People heavily invested in schema
Remember that your story is a construct that you generally have developed over a long period of time. It is constructed from the conclusions, assumptions and interpretations based on what you have experienced so far. Remember also that these interpretations may be completely incorrect. Let’s say you believe that you are not smart enough (because a teacher or some other authority figure told you so) or that you can’t change something or pursue something that is important to you (because you have tried before and it didn’t work out). Or perhaps you believe that you don’t have the discipline or that you don’t have what it takes or that you have low self-esteem and so on and so on. Can you imagine the ‘investments’ you have made in your beliefs, your story?
How do you invest?
- Like a mantra, you have told your story over and over again to yourself and others. It is like treading a path through the forest repeatedly and this path becomes ‘your map’, it tells you were to go - even if it is in the wrong direction! Just in the same way that you create neural pathways in your brain through repetition. These neural pathways are now well and truly established and your beliefs, your story has become your reality!

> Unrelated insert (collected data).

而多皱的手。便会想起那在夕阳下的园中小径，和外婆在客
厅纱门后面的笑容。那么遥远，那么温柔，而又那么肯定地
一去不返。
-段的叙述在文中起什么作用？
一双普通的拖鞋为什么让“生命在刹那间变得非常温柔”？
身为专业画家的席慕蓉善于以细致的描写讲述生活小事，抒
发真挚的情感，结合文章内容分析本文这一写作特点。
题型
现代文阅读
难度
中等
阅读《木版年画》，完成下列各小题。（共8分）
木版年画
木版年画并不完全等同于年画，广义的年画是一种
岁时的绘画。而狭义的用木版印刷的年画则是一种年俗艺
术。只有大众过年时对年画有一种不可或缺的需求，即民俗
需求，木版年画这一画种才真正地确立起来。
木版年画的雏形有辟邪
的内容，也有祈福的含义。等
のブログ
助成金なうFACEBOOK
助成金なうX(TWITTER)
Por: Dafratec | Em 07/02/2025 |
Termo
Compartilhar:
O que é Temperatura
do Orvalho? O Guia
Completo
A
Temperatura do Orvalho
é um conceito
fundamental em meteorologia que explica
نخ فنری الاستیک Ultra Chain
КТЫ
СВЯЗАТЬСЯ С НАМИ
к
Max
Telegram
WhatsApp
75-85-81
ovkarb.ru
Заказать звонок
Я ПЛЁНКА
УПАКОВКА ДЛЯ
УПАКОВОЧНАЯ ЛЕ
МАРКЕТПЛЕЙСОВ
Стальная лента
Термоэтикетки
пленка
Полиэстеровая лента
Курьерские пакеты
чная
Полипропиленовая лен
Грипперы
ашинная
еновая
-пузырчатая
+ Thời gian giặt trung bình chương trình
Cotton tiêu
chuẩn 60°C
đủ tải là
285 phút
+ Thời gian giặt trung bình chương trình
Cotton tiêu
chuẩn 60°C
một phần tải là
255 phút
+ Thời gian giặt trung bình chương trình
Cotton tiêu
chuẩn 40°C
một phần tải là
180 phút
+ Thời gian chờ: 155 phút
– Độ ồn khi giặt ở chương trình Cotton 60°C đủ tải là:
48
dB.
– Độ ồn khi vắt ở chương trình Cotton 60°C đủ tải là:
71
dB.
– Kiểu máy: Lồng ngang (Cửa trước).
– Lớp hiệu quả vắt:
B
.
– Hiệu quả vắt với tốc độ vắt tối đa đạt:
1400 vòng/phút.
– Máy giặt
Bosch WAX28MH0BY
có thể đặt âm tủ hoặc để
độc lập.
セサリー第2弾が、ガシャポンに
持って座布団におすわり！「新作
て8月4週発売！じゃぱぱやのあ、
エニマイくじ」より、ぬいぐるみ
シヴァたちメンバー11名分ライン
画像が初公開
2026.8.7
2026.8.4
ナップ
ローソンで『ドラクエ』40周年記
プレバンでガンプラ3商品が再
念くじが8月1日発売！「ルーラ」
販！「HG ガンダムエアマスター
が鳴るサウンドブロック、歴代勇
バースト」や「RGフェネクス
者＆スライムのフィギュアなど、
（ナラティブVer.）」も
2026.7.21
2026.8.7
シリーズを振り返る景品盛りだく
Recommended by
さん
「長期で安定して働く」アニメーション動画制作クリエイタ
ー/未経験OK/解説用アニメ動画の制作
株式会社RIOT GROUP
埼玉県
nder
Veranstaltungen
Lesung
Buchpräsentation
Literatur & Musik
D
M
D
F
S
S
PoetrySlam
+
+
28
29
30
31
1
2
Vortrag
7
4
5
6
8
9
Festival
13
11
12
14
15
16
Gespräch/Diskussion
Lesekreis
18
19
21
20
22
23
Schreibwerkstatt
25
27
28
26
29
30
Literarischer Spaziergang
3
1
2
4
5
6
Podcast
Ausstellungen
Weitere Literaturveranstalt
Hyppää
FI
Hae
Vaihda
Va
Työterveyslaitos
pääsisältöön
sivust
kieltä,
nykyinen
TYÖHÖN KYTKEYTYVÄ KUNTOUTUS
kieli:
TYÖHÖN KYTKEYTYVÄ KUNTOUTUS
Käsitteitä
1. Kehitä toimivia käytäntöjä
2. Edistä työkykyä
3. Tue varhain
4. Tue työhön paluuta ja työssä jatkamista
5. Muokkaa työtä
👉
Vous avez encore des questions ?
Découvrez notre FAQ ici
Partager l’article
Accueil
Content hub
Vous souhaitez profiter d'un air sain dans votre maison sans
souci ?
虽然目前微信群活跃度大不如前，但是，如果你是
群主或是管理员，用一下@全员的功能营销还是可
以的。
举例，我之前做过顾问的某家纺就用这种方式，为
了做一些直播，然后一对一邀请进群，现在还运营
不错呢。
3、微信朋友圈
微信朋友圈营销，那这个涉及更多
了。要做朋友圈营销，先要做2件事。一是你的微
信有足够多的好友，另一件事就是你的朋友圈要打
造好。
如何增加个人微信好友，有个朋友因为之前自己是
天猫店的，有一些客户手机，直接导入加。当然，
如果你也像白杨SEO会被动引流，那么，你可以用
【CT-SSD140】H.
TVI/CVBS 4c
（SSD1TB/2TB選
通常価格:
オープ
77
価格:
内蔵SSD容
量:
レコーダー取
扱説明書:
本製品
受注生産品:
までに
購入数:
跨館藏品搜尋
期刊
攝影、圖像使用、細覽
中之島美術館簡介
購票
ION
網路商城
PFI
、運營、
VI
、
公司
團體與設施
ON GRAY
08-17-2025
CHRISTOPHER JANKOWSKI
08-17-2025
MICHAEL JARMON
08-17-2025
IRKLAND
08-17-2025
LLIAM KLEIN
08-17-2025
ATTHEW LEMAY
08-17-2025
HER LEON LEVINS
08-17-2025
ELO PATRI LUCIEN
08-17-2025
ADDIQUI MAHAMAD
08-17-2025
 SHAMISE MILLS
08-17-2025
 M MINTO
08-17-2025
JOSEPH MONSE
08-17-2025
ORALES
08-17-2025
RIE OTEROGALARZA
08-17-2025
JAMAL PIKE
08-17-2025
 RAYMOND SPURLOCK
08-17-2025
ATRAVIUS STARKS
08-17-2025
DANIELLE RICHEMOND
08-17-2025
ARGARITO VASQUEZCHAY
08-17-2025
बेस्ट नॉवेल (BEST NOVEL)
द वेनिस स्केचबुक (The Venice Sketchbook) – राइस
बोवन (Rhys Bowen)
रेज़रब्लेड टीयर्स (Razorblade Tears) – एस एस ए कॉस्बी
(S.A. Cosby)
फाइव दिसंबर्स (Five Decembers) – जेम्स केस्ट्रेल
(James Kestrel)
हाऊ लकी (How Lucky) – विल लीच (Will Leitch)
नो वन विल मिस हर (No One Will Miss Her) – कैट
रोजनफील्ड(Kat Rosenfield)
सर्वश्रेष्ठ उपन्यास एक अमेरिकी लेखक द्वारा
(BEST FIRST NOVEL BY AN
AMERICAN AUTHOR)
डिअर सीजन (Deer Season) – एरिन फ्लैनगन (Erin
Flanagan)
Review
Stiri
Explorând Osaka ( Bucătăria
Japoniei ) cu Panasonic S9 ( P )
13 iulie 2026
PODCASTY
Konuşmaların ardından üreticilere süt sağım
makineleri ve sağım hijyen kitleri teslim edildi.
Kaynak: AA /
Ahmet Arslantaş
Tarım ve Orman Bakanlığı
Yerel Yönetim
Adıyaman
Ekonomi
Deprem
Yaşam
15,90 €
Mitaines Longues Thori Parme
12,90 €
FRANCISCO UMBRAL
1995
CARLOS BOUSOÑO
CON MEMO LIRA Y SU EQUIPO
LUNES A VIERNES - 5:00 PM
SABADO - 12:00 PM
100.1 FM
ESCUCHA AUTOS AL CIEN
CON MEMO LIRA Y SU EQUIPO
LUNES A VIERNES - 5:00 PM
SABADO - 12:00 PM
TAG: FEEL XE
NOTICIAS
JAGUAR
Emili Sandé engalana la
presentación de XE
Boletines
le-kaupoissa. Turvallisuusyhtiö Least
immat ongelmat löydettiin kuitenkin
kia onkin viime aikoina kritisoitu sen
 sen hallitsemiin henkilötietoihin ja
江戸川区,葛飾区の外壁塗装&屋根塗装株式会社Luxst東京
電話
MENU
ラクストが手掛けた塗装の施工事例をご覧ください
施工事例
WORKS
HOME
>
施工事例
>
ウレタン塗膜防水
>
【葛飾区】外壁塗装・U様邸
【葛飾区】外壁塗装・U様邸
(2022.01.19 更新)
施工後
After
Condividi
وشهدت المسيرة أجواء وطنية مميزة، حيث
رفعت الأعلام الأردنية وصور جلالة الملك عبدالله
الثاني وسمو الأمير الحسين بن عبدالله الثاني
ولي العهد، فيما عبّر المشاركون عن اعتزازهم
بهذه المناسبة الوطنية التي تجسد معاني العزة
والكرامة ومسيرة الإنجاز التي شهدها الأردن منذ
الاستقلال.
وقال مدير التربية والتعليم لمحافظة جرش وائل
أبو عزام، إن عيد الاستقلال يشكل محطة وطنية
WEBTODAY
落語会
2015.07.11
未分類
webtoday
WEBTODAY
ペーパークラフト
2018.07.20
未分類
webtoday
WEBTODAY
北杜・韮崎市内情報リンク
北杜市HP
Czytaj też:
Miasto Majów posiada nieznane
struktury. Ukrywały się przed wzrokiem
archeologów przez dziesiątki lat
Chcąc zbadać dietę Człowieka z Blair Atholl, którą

You will constantly create and interpret experiences to reinforce this ‘reality’. For example if you believe that no one can be trusted, you will be constantly and relentlessly be on the look out to confirm this belief. You will find it difficult to trust anyone thus proving your ‘theory' right.
- Your map is familiar to you and you are very attached to it, you know it and you know it well. It is like you and your map are one and the same. It feels like you are the map. Of course that is nonsense; you are not the map and therefore you can change your map.
- Although smart people welcome being challenged, as it might improve, expand and enrich their map (and therefore their understanding and experiences), very few people like to be proven ‘wrong’. They don’t want to be told by others and even themselves that their map might be inaccurate; after all they have an intimate relationship and attachment to that map.
- Have you ever noticed how often people argue, defend and try to convince others of their own limitations? ‘No really, honestly, I would never be able to do that, I am not that smart, I don’t have the discipline, I would not know how to achieve that’ and so on. And yes, this might include you.
- Going off the well trodden path feels very uncomfortable. Your brain tells you not to do it as it interprets this change as potential danger. (See 'Why change is so hard').
- Somehow you do believe that you will reach your destination and achieve your goals without changing direction. You might try even harder and become more determined while still traveling in the same wrong direction! Remember the definition of insanity? Doing the same things, the same way you have always done before and expecting a different outcome.
- Instead of accepting the results (or lack of) as feedback, people will often defend their story by deluding themselves. Rather than challenging their negative beliefs they hold onto them; just like an alcoholic who denies that drinking might be a problem and keeps drinking, constantly trying to justify their behavior.
Remember this powerful statement: It is only in the space of acknowledgment that transformation can take place. More about this in our next blog.
Till then, observe and reflect on your beliefs and become aware of how your story, your map, helps or hinders you.